Goldman Sachs estimated that systematic trading firms alone bought back $86 billion worth of stocks across five sessions, one of the fastest mechanical buying events on record, as algorithms flipped automatically and dealers scrambled to rebalance their books. The Strait of Hormuz was still registering 96% below its normal daily traffic. The market wasn't pricing peace. It was pricing its own unraveling.
What makes this politically durable is that the market Trump points to has quietly become something most Americans don't recognize as the institution they grew up trusting.
The stock market of a generation ago acted, at least in theory, as a collective judgment on the health of the broader economy. Today, that market has been largely replaced by a system where more than $13 trillion moves on autopilot through passive index funds. In this new landscape, giant trading firms buy and sell based on programmed numerical thresholds rather than fundamental economic analysis.
Perhaps most importantly, the AI and semiconductor giants that now dominate the indices operate on a growth cycle that is structurally decoupled from traditional indicators like energy prices, consumer confidence, or the cost of filling a tank. When a company like Nvidia has a good quarter, the S&P 500 climbs—and that remains true whether gas costs $2.5 or $4.5.
This decoupling is precisely what makes the stock market so useful as a political instrument right now. A president standing at a podium can point to a number that reflects the health of the AI economy, the mechanical unwinding of a short position, and the momentum of Asian semiconductor stocks—and present it as evidence that his handling of a Middle Eastern war is working.
This realization brings us back to that Thursday press briefing and the answer that deserves far more scrutiny than it received.
The pump and the portfolio are currently telling two different stories to two very different groups of Americans. While a record-high stock market is technically "good news," that benefit is strictly limited. It serves the roughly 58% of Americans who own equities, and it disproportionately favors the wealthiest households, who hold the overwhelming majority of that wealth.
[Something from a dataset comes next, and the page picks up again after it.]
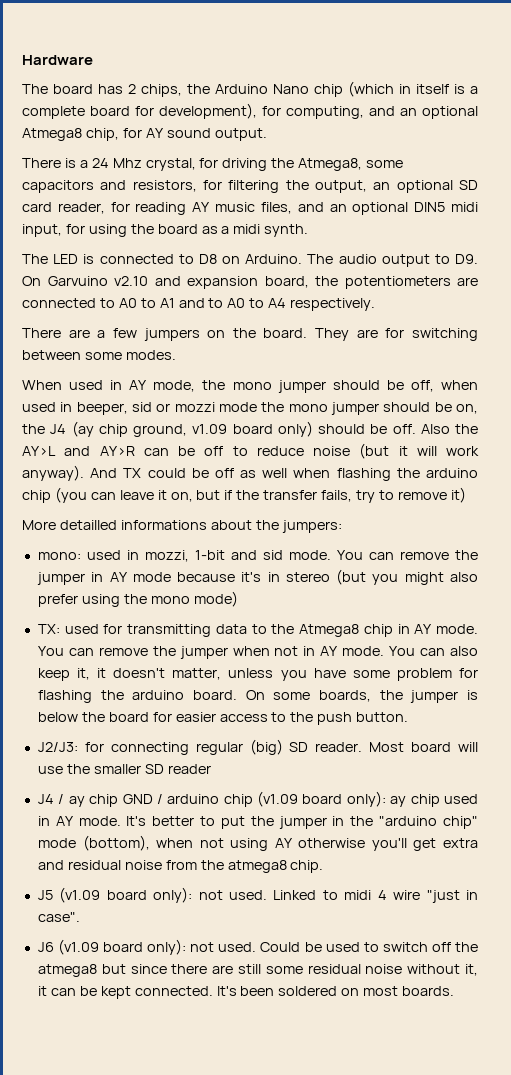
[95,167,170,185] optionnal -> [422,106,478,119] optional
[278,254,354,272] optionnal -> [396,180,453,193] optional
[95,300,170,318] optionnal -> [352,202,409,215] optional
The $4.5 gallon of gasoline is news for everyone, but it lands hardest on the Americans who spend the largest share of their income on transportation and energy, the ones least likely to have a brokerage account that absorbed the upside of an $86 billion mechanical buying spree.
Trump's May 7 answer is his new point that he will repeat many more times to not let people talk about gas prices. He will try to shift the attention from the number that is squeezing his voters at the pump toward the number that flatters his legacy on the ticker.
The honest answer to the reporter's question would have required a level of transparency the administration wasn't willing to provide. It would have meant admitting that gas prices remain high because the Strait of Hormuz is still functionally closed and the Strategic Petroleum Reserve has been drained to historic lows.
More importantly, it would have required acknowledging that the stock market’s record highs weren't driven by faith in a resolution to the Iran crisis. Instead, they were the result of a mechanical "short squeeze"—the aggressive unwinding of the most extreme bets Wall Street had placed against the market since the pandemic.
That answer was never given. At this particular moment, that gap—the space between what was said and what is actually true—is the most important economic story in Washington.